• Source text:
━━━━

GetHiking! Piedmont Explorer (couple/family)


Curious about the great hiking opportunities throughout the Piedmont? Every second Saturday of the month, from April through December, our Piedmont Explorer Series takes you to a different location each month to introduce you to the region’s array of hiking opportunities. Sign up for the package, or each hike individually.

April thru December, 2022

12 in stock


Maybe you’re new to the area, or maybe you’ve been hiking in the Triangle for a while and are ready to expand your horizons. With the Piedmont Explorer we take you to nine destinations, each no more than two hours away. Some you may have heard of but haven’t had a chance to visit. Some you may not know at all. All offer great hiking not far from the Triangle.

What: Nine monthly hikes from April through December 2022

When: Second Saturday of each month, April through December 2022. We meet at each location at 10 a.m.

Where: See dates and locations of all hikes, below.

━━━━

• Dataset entries:
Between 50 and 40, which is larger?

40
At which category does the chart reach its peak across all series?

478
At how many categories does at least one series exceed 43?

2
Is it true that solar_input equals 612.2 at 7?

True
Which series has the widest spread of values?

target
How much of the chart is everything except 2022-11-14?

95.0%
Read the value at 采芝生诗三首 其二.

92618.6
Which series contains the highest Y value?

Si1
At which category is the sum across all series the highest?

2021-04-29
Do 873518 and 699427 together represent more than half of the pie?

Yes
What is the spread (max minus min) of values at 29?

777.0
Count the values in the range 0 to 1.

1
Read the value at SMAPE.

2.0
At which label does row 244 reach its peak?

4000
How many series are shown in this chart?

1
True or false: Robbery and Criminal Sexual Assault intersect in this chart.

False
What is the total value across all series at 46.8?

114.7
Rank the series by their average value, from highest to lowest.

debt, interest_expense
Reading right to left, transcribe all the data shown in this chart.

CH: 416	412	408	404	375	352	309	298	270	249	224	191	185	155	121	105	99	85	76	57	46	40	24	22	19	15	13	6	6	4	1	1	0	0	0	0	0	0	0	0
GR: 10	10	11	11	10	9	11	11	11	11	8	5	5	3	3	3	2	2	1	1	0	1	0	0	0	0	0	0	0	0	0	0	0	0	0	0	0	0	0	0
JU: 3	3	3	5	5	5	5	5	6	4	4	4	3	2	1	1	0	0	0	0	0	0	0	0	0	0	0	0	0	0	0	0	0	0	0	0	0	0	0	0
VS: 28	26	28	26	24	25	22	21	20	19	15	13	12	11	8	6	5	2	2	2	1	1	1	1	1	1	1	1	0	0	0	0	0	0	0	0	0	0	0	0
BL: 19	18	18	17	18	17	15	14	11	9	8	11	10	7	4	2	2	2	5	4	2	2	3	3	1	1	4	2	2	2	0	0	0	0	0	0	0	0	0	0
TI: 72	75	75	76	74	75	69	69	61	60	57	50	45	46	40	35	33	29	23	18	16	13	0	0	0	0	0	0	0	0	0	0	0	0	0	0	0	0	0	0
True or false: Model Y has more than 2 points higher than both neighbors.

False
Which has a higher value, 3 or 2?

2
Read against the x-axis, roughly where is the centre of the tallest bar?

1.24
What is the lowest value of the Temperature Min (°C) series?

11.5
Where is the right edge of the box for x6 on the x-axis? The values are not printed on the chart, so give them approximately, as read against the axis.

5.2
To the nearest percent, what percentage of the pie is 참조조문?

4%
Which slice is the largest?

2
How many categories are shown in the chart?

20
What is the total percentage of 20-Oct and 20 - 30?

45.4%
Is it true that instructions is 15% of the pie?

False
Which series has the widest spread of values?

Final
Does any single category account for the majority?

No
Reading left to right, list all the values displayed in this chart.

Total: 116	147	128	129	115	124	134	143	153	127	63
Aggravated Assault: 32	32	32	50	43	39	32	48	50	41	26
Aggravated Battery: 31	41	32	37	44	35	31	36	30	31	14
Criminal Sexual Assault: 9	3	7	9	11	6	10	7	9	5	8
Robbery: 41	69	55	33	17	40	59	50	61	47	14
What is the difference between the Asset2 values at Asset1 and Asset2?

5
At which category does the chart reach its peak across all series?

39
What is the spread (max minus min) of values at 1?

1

━━━━

According to the Piedmont Explorer listing, at what time does the group meet at each hike location? The data is not needed here.

• Finished exercise:
At 10 a.m.